**COSA FARE**
Continua il brano sui profughi della rotta balcanica, che trovi qui sotto prima dei dati, riprendendo dopo la sua ultima frase.

**BRANO DELL'ESERCIZIO**
La sua storia inizia appunto a Baghdad, capitale dell’Iraq, da dove era fuggita tre anni prima in seguito all’assassinio del marito e del figlioletto tredicenne per opera dell’ISIS. Poco dopo ha ricevuto un ordine formale, scritto, nel quale le si ordinava di lasciare il Paese con le figlie entro 72 ore, «perché impura in una terra pura».
La donna non aveva amici o parenti in Europa, non sapeva dove andare, ma sapeva che, insieme alle sue figlie, doveva andare, muoversi, vagare in mondo ostili o indifferenti.
È questo il cuore della condizione di profugo: andare, continuare ad andare, senza sapere dove. Dopo un lungo, terribile viaggio, pieno d’insidie che di certo non sempre hanno potuto evitare, queste cinque donne sole tentano la rotta balcanica. Sono catturate al confine tra Montenegro e Bosnia, picchiate, rinchiuse in prigione per 36 ore e poi respinte nuovamente in Montenegro finché, dopo cinque tentativi, sono riuscite ad arrivare a Bihac, dove le ho incontrate. Oggi le e le sue figlie, dopo un altro tentativo di viaggio, si trovano in un campo di profughi nei pressi di Zagabria.
La fototessera
Guardate questa fototessera. L’ho trovata nel febbraio di quest’anno su un sentiero del “game” (così i profughi chiamano il viaggio verso l’Unione Europea, nel significato di mettersi in gioco, un gioco che può essere anche mortale), in una montagna boscosa ai confini tra Bosnia e Croazia, a una decina di chilometri da Bihac, capoluogo del cantone Una-Sana.

**DATI FORNITI**
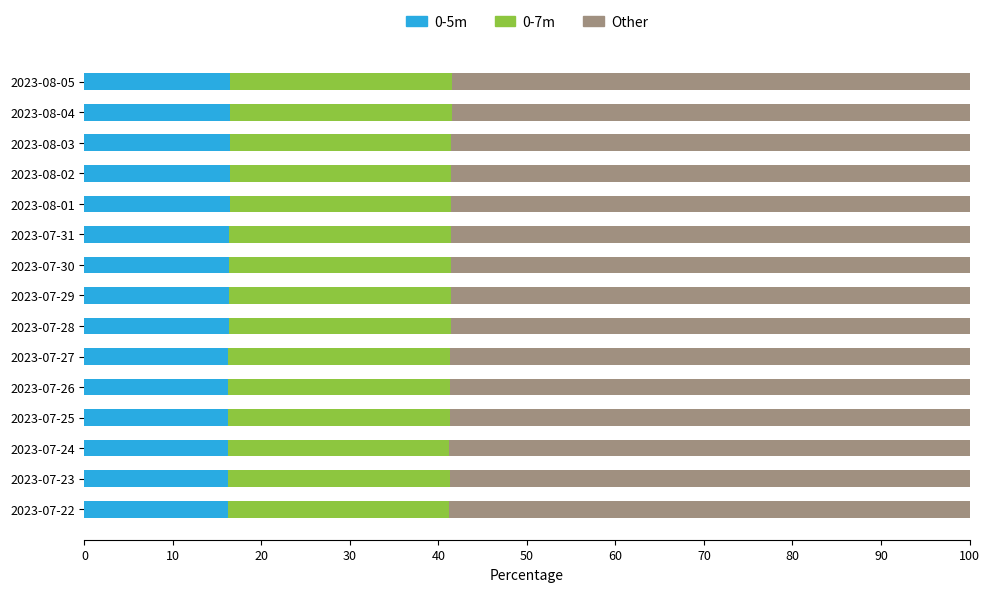

What is the total value across all series at 2023-07-26?

100.0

**RISPOSTA**
Nonostante il piccolo format, sono gli occhi ad avermi colpito: occhi senza nome, di qualcuno che non conosco e che non conoscerò mai.
Un volto macchiato di fango che ci fissa da una foto formato tessera fatta per dichiarare un’identità, forse è stata scattata in Pakistan o in Afganistan, forse è stata perduta o gettata di proposito: i migranti distruggono quei documenti che potrebbero compromettere il loro viaggio, come i documenti di un Paese in cui sono stati fermati e poi rilasciati o fuggiti e a cui potrebbero anche essere riportati. Spesso se ne trovano i frammenti nei sentieri o passaggi di confine. Ma certo non distruggono i documenti originari d’identità.
In un certo senso, questo sono gli occhi di qualcuno che non c’è, ma che fissa la propria identità in un documento ufficiale che la garantisce, uno dei compiti fondamentali di uno Stato. Quando ci si sottrae a questa identità – come il richiedente asilo è costretto a fare, perché il suo ingresso in uno Stato e spesso la sua uscita dallo Stato di appartenenza non sono autorizzati – si spezza l’identità fra uomo e cittadino, si mette in crisi di fatto l’autorità dello Stato, di ogni Stato: per questo i richiedenti asilo sono inquietanti, scriveva il filosofo Giorgio Agamben.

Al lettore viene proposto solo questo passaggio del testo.